Cooler temperatures may be nice for humans, but what about corn?
By Bob Nielsen, Purdue University
Recent early mornings with temperatures hovering in the upper 40s and afternoon highs less than 80 are certainly not synonymous with those we typically experience during these "dog days of summer." While comfortably pleasant for us humans, there are those who question whether such unseasonably cool temperatures are good or bad for the corn crop as it progresses through the important grain filling period.
All things equal, cooler temperatures during grain fill typically result in heavier kernels and higher grain yield than do warmer temperatures, especially stressfully hot temperatures. Even though the rate of grain filling per day is slower when temperatures are cool, the duration of the grain filling period (number of days) is longer. The advantages of a lengthy grain fill period typically outweigh the disadvantages of a slower grain fill rate per day.
Record statewide corn yields in Indiana have generally occurred in years where average temperatures during July and August were cooler than normal. The greatest positive departures from trend yield since 1990 occurred in 1992 (+15.8%), 1994 (+10.4%), 2001 (+9.5%), 2004 (+13.7%), and 2009 (+9.3%). Four of those five growing seasons were characterized by average monthly temperatures for August ranging from 1.7 to 4.7 degrees F below normal.
Older farmers may consider 2004 to have been the nearly perfect growing season, in part due to the season-long moderate temperatures. Daily average temperatures across Indiana in July and August of that year were 2.1 and 3.4 degrees F below normal.
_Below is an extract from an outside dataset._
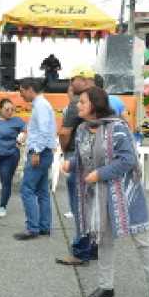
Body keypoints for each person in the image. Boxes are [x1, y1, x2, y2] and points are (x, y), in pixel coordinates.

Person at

Across the Midwest, July 2004 ranked as the 9th coldest and August as the 3rd coldest since 1895 (Midwest Climate Watch). In eastcentral Indiana (Farmland), half of the daily low temperatures recorded during July and August of 2004 were below 60F and four days dropped to 46F. Statewide grain yield averaged 13.7% above the trend yield for that year and set a new record (up to that year) of 168 bu/ac.
So, what does this all mean for the current 2013 growing season? By comparison, as of mid-August, there have been 16 days since July 1 with daily low temperatures in the 50's and a couple down into the 40's at the same eastcentral Indiana reporting station. Average daily temperatures across Indiana for the past 30 days have ranged from 1 to 3 degrees (F) below normal.
While it is true that some fields pollinated during the warm, muggy days of mid-July, most of the state's crop pollinated during much cooler temperatures. While scattered reports have been received describing incomplete or scattered pollination problems, the bulk of the state's corn crop has pollinated well. Much of the state's crop has escaped severe stress during the crucial 1 to 2 weeks following pollination and so kernel survival has generally been quite good. Consequently, I believe the table is set for maximizing kernel numbers and ear weights in many fields.
Does this mean that we can expect another record-setting statewide average yield? Not necessarily so. Whoa! Why not?
We tend to forget about the excessive rainfall events that occurred throughout the state early in the season. Those rains prior to planting that provided such good opportunities to compact the soil with pre-plant field operations and with the planting operation itself. Those rains that resulted in large, drowned out areas in fields. Those rains that resulted in extended periods of soggy, saturated soils that took its toll on root development and health. Those rains that resulted in the loss of soil nitrate by leaching or denitrification. Consequently, many fields are not uniformly healthy. Stress from saturated soils during the ear size determination period may have compromised the top end ear size potential before pollination even occurred. Excessively cloudy weather during pollination may have reduced photosynthetic rates enough to interfere with the success of ovule fertilization and initial kernel development. In other words, in contrast to the record-setting year of 2004, the 2013 growing season has not been perfect.
It's possible that Indiana will end up with a solid overall average yield in spite of the early season stresses, in large part fueled by the favorable weather during pollination and grain fill. In essence, this is what USDA-NASS told us in its initial August yield estimate for Indiana. That being said, "it ain't over until it's over," meaning that the situation could still change.
By now, barely half of the state's crop has probably reached the dough stage of kernel development. At that stage, nearly half of the kernel dry weight is yet to be determined. Most fields have at least another 30 days of grain filling remaining before physiological maturity (kernel black layer) occurs. Some fields will require more than 30 days to reach physiological maturity. A lot could still happen, both favorable and unfavorable.